» Directions:
Copy, exactly and without additions, every line in the records below from the one holding "21: (267, 134, 5.73)" through the one holding "34: (74, 107, 22.57)", both ends included.

» Excerpted data:
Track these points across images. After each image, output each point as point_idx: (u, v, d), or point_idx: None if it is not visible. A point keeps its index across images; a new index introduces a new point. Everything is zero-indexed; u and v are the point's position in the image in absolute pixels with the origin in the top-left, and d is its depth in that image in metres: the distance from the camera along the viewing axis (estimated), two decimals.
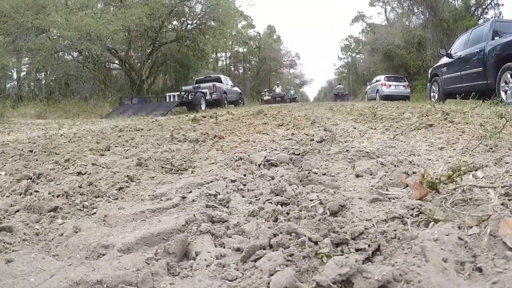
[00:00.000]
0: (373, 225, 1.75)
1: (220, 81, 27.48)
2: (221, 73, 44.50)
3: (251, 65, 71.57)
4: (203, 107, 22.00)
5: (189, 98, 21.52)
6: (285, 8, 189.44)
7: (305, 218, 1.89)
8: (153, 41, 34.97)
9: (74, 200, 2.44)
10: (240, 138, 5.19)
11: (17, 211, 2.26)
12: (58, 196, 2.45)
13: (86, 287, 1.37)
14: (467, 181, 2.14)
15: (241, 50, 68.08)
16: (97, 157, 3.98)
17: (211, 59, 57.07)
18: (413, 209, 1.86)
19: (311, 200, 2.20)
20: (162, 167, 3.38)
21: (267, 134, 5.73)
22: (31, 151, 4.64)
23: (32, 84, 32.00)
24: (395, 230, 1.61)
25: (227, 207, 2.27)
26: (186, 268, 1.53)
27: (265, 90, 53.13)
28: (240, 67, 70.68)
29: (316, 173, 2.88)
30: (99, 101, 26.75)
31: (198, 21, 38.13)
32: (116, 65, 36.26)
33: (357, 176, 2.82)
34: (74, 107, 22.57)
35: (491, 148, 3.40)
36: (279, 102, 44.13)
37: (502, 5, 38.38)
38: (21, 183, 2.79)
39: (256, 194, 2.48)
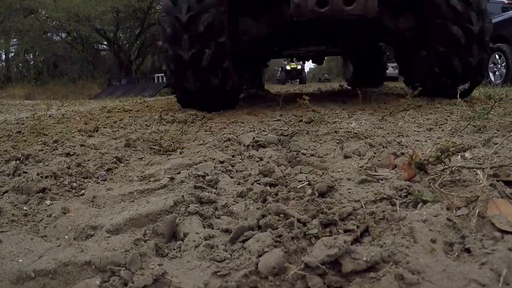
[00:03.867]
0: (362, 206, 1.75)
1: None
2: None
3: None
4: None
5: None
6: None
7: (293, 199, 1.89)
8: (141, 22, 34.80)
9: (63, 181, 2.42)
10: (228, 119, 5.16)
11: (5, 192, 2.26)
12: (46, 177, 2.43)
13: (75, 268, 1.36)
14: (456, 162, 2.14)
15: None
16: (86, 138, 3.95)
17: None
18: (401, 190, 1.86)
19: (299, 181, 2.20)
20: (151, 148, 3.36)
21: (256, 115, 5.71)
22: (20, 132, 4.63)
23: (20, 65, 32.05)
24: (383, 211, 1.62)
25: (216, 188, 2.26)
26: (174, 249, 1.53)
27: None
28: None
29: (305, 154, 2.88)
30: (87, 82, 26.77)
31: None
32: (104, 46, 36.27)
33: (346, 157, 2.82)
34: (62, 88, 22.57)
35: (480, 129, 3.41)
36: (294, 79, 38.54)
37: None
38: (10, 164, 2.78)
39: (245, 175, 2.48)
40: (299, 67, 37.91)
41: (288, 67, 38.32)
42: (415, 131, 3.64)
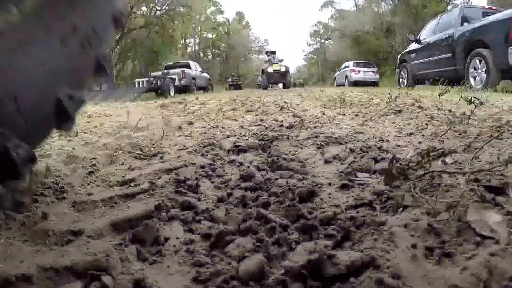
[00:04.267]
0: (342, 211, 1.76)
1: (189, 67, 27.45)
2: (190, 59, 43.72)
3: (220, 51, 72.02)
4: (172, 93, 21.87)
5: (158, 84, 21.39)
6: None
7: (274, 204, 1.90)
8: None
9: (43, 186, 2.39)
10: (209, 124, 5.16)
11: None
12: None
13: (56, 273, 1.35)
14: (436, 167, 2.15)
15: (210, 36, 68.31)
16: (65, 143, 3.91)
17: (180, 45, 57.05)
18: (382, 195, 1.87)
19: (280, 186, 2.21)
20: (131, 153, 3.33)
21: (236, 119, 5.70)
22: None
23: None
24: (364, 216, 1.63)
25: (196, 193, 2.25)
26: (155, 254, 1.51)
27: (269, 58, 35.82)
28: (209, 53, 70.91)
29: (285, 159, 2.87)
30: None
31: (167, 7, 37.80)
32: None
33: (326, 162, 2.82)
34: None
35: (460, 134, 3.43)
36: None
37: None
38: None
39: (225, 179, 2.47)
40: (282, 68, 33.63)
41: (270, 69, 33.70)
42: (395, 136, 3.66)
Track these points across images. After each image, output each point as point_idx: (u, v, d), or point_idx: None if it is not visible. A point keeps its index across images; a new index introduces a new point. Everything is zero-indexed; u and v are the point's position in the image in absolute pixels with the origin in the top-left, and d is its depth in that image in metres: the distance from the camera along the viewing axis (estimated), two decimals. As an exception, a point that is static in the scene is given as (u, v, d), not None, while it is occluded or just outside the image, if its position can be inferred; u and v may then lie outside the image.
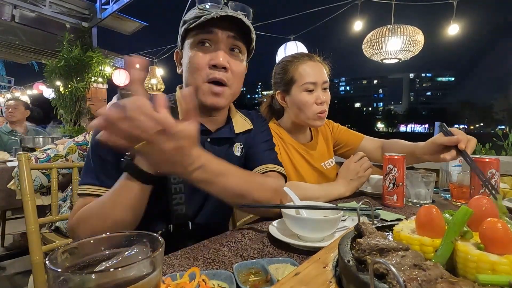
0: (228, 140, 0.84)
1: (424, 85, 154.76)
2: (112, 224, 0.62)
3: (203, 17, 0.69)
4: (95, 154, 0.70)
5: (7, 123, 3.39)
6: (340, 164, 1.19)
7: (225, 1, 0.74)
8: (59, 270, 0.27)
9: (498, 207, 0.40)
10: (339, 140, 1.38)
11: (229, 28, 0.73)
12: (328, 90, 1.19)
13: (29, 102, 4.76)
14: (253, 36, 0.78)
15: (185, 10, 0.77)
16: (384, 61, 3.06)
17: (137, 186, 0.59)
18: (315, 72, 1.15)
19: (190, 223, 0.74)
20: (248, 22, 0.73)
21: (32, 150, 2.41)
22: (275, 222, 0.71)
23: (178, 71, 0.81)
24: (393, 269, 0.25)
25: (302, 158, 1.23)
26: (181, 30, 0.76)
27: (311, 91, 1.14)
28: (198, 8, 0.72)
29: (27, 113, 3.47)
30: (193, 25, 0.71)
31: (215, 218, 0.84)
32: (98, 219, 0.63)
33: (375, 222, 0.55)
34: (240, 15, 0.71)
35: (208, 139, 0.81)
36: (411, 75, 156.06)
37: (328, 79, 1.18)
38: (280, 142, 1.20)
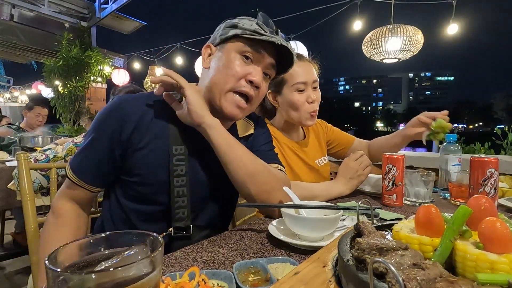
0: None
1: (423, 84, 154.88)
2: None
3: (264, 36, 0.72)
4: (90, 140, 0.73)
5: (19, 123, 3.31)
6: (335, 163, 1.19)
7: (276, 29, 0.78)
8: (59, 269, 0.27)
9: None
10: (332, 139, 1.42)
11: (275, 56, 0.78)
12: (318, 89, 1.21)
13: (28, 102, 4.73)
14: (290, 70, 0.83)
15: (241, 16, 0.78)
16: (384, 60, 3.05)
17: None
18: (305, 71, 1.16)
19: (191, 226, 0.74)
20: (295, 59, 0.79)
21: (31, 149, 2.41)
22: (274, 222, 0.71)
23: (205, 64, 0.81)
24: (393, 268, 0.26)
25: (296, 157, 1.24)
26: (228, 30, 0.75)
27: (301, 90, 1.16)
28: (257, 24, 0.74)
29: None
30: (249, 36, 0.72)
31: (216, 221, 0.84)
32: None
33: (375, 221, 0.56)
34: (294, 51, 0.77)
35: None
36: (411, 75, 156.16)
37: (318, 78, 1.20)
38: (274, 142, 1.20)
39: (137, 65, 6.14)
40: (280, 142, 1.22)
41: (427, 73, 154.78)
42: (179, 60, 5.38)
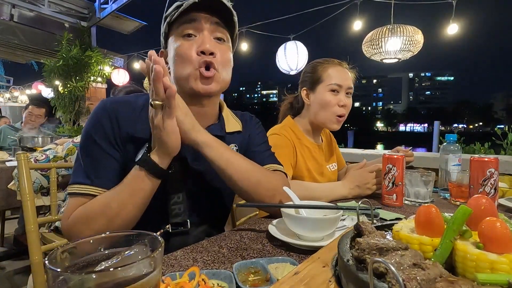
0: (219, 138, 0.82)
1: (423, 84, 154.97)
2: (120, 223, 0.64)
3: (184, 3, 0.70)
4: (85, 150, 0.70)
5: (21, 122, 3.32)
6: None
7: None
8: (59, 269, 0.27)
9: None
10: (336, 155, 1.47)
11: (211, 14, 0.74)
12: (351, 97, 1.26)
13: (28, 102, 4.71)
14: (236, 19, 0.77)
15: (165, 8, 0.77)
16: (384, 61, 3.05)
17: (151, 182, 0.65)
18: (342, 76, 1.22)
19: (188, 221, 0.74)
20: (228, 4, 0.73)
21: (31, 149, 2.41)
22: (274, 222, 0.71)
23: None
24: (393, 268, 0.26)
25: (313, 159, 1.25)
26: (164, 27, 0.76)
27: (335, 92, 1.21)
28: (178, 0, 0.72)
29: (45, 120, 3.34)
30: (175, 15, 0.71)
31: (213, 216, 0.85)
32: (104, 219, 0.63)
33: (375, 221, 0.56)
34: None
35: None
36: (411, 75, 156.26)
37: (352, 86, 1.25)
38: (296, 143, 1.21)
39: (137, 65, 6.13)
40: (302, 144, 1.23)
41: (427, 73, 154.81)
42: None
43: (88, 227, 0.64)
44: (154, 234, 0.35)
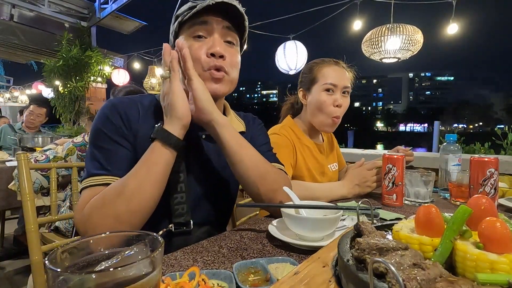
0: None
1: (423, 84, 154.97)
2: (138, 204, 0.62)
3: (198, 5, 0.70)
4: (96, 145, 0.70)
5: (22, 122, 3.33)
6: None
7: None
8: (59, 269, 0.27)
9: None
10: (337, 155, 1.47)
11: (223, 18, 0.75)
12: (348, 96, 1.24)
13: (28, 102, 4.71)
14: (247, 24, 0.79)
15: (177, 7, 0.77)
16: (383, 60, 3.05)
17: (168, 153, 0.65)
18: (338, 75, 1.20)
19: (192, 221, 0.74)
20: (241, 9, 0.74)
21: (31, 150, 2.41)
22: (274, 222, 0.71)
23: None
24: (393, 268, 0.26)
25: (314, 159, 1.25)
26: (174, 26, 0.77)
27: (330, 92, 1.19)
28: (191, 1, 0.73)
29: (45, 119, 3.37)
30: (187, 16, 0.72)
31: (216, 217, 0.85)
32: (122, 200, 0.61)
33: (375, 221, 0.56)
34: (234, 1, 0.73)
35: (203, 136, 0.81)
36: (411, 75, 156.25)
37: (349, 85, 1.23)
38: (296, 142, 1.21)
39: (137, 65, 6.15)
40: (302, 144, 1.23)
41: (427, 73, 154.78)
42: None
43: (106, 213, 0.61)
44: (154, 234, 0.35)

» Written reply:
21: (267, 134, 5.73)
22: (31, 151, 4.64)
23: (32, 84, 32.00)
24: (395, 230, 1.61)
25: (227, 207, 2.27)
26: (186, 268, 1.53)
27: (265, 90, 53.13)
28: (240, 67, 70.68)
29: (316, 173, 2.88)
30: (99, 101, 26.75)
31: (198, 21, 38.13)
32: (116, 65, 36.26)
33: (357, 176, 2.82)
34: (74, 107, 22.57)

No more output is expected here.